Monday, June 18, 2007

Simple and Delicious

Well, I'm back from California. But I suppose that I should have told you that I was going upon leaving. The first of two trips back this summer, aaahh, it is wedding season! Bring on the bouquets; bring on the bridesmaids; and bring on the catered food. Northern California was actually cold when we arrived, balmy and breezy, with a thick layer of marine fog in the morning. Cold though it may have been, the inclement weather did not keep the farmers from harvesting every sort of stellar local produce possible and bringing it to market

California was inspiring. I guess you cannot take the state out of a girl who was born and raised there. There were pies to be made at my parent's house, with a mixture of stone fruit, and boysenberries so plump they looked like the belly of Santa Claus. Apricots that were far from elegant, bruised and dimpled, yet bursting with flavor. The shelling English peas, the pods opening with a crack, and the smooth peas lined up like soldiers inside, were so delicious I could eat hundreds raw. And the produce was cheap as chips.

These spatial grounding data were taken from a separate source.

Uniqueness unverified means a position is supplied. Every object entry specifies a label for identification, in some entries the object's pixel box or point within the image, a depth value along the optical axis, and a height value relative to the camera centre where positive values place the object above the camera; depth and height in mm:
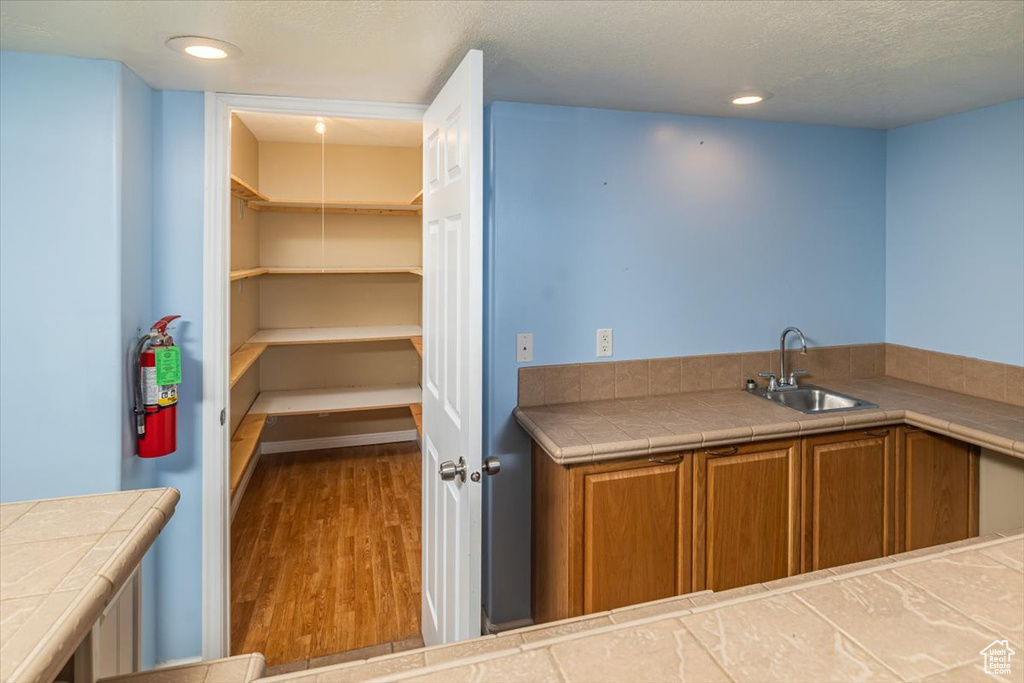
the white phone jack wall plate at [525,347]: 2459 -89
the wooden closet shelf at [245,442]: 3162 -688
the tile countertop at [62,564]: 554 -273
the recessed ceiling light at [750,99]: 2288 +862
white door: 1603 -70
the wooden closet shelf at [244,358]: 3033 -189
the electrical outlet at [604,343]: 2578 -76
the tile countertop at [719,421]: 2039 -354
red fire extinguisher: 1992 -215
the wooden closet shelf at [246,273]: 3038 +285
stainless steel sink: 2676 -327
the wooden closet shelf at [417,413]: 3735 -600
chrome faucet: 2734 -242
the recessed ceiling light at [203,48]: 1661 +773
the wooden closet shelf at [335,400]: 4203 -549
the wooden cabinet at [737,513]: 2057 -688
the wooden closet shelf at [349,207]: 4176 +845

But for me all of this inspiration for to simplicity. If I learned anything from being raised in California, it is that when food is in season: bright and flavorful, you don't have to do much with it in order to make a miraculous meal. It seems almost ridiculous to show you what I made for lunch the first day back in NYC. But a trip to the market, some careful selecting, and this is what I had:

A little bite of bruschetta (well several, it was my lunchtime). I bought an ear of corn which was flash sauteed in a bit of olive oil. Juicy beefsteak tomatoes were seeded and coarsely chopped. Some freshly torn basil, a grinding of pepper, a good dose of salt, and a drizzle of green olive oil, and there I had it. Mounded high on slices of grilled baguette, lunch was served.

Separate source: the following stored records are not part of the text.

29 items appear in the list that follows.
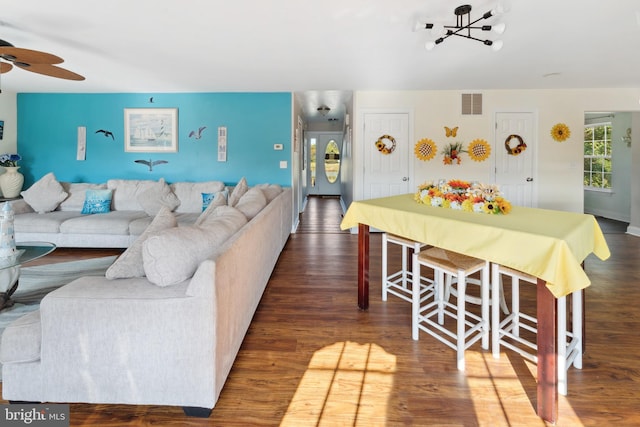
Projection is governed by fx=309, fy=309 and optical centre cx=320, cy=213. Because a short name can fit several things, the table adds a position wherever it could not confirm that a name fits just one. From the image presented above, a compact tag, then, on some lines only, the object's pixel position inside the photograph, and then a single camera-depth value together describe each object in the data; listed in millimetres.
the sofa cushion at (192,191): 4441
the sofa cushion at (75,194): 4359
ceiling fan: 2307
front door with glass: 10516
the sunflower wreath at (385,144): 5203
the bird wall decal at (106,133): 5113
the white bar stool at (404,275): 2357
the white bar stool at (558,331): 1496
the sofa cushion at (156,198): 4195
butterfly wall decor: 5113
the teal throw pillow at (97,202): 4203
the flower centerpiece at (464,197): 1937
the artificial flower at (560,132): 5000
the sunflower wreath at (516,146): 5074
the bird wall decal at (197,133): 5125
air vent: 5059
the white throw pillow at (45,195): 4137
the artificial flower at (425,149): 5133
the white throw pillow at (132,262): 1475
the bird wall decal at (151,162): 5164
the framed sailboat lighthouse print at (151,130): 5082
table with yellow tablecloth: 1277
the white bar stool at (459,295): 1719
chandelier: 2343
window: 6578
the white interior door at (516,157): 5062
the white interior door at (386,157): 5176
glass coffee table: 2221
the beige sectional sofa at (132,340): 1277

I made this bruschetta in New York. And staring out my living room window, at the feathery green tree tops, peeking out of Central Park just a few blocks away, munching on my lovely bruschetta, I realized that I just needed a trip to California to make me realize that summer is here.

Monday, June 04, 2007

Plummy Apricots

Some people have electronic gadgets that do almost everything for them, others simply have to glide on yet another new shade of glistening lipstick, other people inhabit homes that resemble radio stations with albums lining the shelves like blades of freshly cut grass on a soccer field. Me, I'm a sucker for unique fruit. If fruit were eternal, never to rot away with age, I definitely would have a collection.

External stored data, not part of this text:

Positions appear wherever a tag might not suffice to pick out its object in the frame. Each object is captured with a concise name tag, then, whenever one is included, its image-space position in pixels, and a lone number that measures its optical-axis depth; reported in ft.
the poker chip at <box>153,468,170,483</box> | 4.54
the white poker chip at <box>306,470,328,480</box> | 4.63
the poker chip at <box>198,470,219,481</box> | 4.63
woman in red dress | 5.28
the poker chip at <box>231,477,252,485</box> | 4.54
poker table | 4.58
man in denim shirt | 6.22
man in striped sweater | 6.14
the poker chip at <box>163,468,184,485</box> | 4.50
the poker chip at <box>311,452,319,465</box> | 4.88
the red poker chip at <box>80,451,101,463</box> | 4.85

Frankly I'm not even sure where this love came from. But the first time I saw those mini watermelons lined up one on top of the other, my spine tingled. I thought to myself, "How ingenious, a personal sized melon that won't take up precious room in my already full refrigerator!" Or those flat donut peaches, when I walked by their fragrant bouquet, and touched their delicate skin, I knew that a life-long love affair was about to begin. So imagine my glee when I spotted the fabled red apricot at the market recently.

No it's not the aprium, or even the pluot, or better yet, the plumcot, all which I have become intimately familiar with in summers past. It is simply the red apricot. And let me just say, a fruit with skin this crimson, can taste as sweet. However, this fruit toyed with my senses. When I took a slice of this apricot to my lips, skin rosy yet with a flesh pale orange, my mind began to play tricks on me. Although the scent was pure apricot, flowery and fresh, I could have sworn that upon the inaugural bite, I tasted a plum. The fruit just looked so much like one. But bite number two, was a different story.

I closed my eyes, and took a second taste. Placing the fruit squarely on my tongue, the firm feel, the soft fuzz, and summery taste was of course, all apricot. What a relief, nothing had happened to my beloved stone fruit, they had simply donned a new, racy set of clothing. I guess even fruit is allowed to have a change of style from time to time.